# BUMPSANITY - 11x11x11 bump cube (aka mirror blocks)



## TwistyTex (Jun 7, 2017)

I thought I'd share my most recent, albeit over-the-top, mod... BUMPSANITY... an 11x11x11 bump cube (mirror blocks).

This puzzle was made from a Shengshou 11x11 base puzzle with 3D printed extensions (FDM in ABS black 150 micron layers).

I'm sure someone crazier than I am will eventually bump mod a larger base puzzle, but my wife is threatening to commit, divorce, and/or murderfy me if I try to do a bigger one... LOL Just kidding... my wife is awesome when it comes to my cubing/modding! 

Stickers by Oliver's Stickers.


----------



## YouCubing (Jun 7, 2017)

what even
just what


----------



## Underwatercuber (Jun 7, 2017)

TwistyTex said:


> I thought I'd share my most recent, albeit over-the-top, mod... BUMPSANITY... an 11x11x11 bump cube (mirror blocks).
> 
> This puzzle was made from a Shengshou 11x11 base puzzle with 3D printed extensions (FDM in ABS black 150 micron layers).
> 
> ...


Casually emails coren... "hey coren think I can borrow your 22x22..."


----------



## Matthew H. (Jun 9, 2017)

TwistyTex said:


> I thought I'd share my most recent, albeit over-the-top, mod... BUMPSANITY... an 11x11x11 bump cube (mirror blocks).
> 
> This puzzle was made from a Shengshou 11x11 base puzzle with 3D printed extensions (FDM in ABS black 150 micron layers).
> 
> ...


When you meant "Bumpsanity" I literally thought it meant bumping your thread lol.


----------



## JustinTimeCuber (Jun 9, 2017)

Good luck...


----------



## Competition Cuber (Jun 12, 2017)

Holy cow.


----------



## FJT97 (Jun 12, 2017)

so all those center pieces are different? They don't seem to be!?


----------



## Dr_Detonation (Jun 12, 2017)

So...what do you want for it? I'd literally pay a fortune just to hold it.


----------



## aybuck37 (Jun 12, 2017)

Woahhh is it ok if I share this?


----------



## TwistyTex (Jun 14, 2017)

aybuck37 said:


> Woahhh is it ok if I share this?


Absolutely!


----------



## TwistyTex (Jun 14, 2017)

FJT97 said:


> so all those center pieces are different? They don't seem to be!?

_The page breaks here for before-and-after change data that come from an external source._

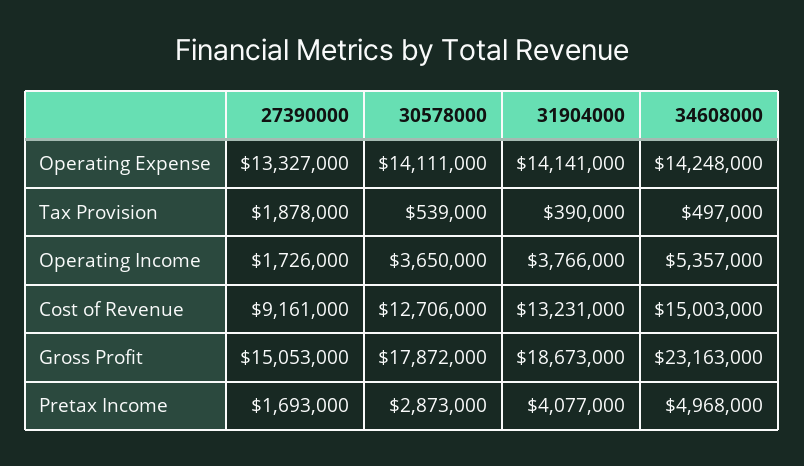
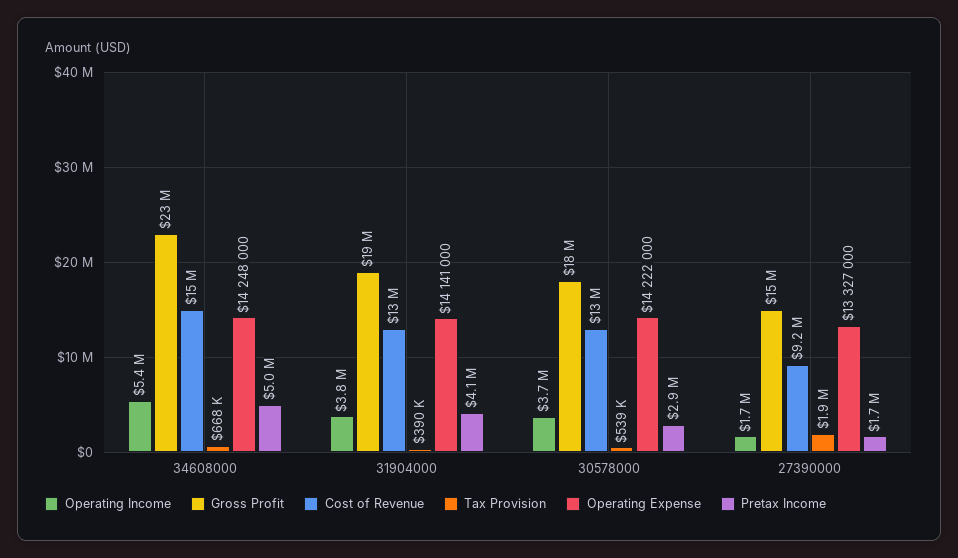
  {
    "Operating Expense": {
      "27390000": 13327000,
-     "30578000": 14111000,
+     "30578000": 14222000,
      "31904000": 14141000,
      "34608000": 14248000
    },
    "Tax Provision": {
      "27390000": 1878000,
      "30578000": 539000,
      "31904000": 390000,
-     "34608000": 497000
+     "34608000": 668000
    },
    "Operating Income": {
      "27390000": 1726000,
      "30578000": 3650000,
      "31904000": 3766000,
      "34608000": 5357000
    },
    "Cost of Revenue": {
      "27390000": 9161000,
      "30578000": 12706000,
      "31904000": 13231000,
      "34608000": 15003000
    },
    "Gross Profit": {
      "27390000": 15053000,
      "30578000": 17872000,
      "31904000": 18673000,
      "34608000": 23163000
    },
    "Pretax Income": {
      "27390000": 1693000,
      "30578000": 2873000,
      "31904000": 4077000,
      "34608000": 4968000
    }
  }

The centers on higher order bump cubes are just normal sized centers (length & width), but they do vary in height (depth) on each side. There is no way to make each layer a different length or width as this would wreck the cube.


----------



## Gold Cuber (Jun 14, 2017)

life has been answered


----------



## One Wheel (Jun 14, 2017)

TwistyTex said:


> The centers on higher order bump cubes are just normal sized centers (length & width), but they do vary in height (depth) on each side. There is no way to make each layer a different length or width as this would wreck the cube.

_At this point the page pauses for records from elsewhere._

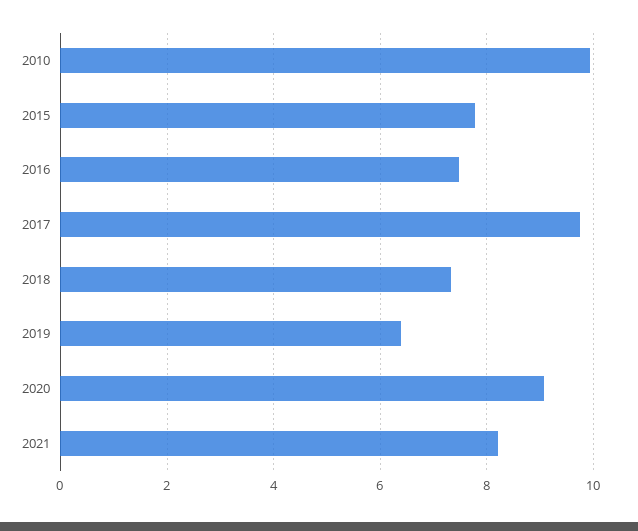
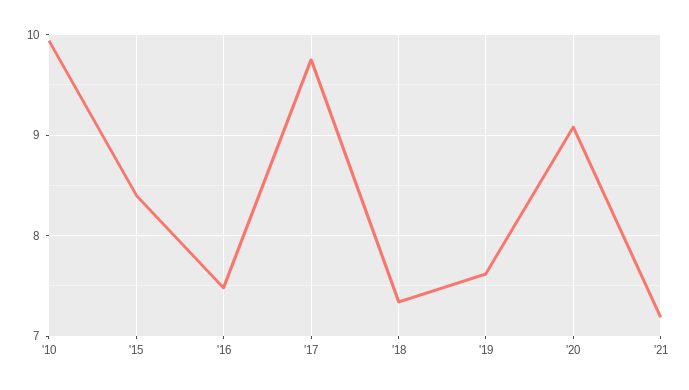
  {
    "2010": 9.9,
-   "2015": 7.8,
+   "2015": 8.4,
    "2016": 7.5,
    "2017": 9.8,
    "2018": 7.3,
-   "2019": 6.4,
+   "2019": 7.6,
    "2020": 9.1,
-   "2021": 8.2
+   "2021": 7.2
  }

Would it work to slightly Fisher it? Just turn it, say, 10° on either one axis or two? Not really a bump cube then, but really cool.


----------



## TwistyTex (Jun 20, 2017)

JRCuber posted his unboxing video of this puzzle... including a scramble.


----------



## Tabe (Jun 20, 2017)

I can't even imagine trying to solve that thing. Good grief. Awesome looking puzzle, Tex.


----------



## Sion (Jun 21, 2017)

I can solve any nxn, but thats bloody insane. I just need to learn bump cube.


----------



## TwistyTex (Jun 21, 2017)

Sion said:


> I can solve any nxn, but thats bloody insane. I just need to learn bump cube.


The solve of the bump 11x11 is identical to a normal 11x11... you are just matching sides by heights of extensions instead of by colors. 

The one difference for bump cubes is on even layered bump cubes.. and that difference is that you can't rely on a memorized color scheme for center placement (eventually you can memorize the sides though)... initially you have to use your corners to place your centers on even layered bump cubes.


----------



## TwistyTex (Jun 22, 2017)

I just learned this evening that Spencer Brodhead unveiled a second 11x11 bump cube only days after I unveiled mine... so there are clearly TWO certifiably insane people on this planet. LOL Seriously though... you should consider subscribing to his channel... I'm sure he'll be making some great mods in the future... this was only his THIRD mod attempt.


----------



## Sion (Jun 22, 2017)

Race for 13x13 or 19x19 mirror cube?


----------



## Competition Cuber (Jun 30, 2017)

Sion said:


> Race for 13x13 or 19x19 mirror cube?


If someone does that to a 19x19, I will *insert insane course of action here*


----------



## I_<3_SCS (Jul 13, 2017)

AMAZING!


----------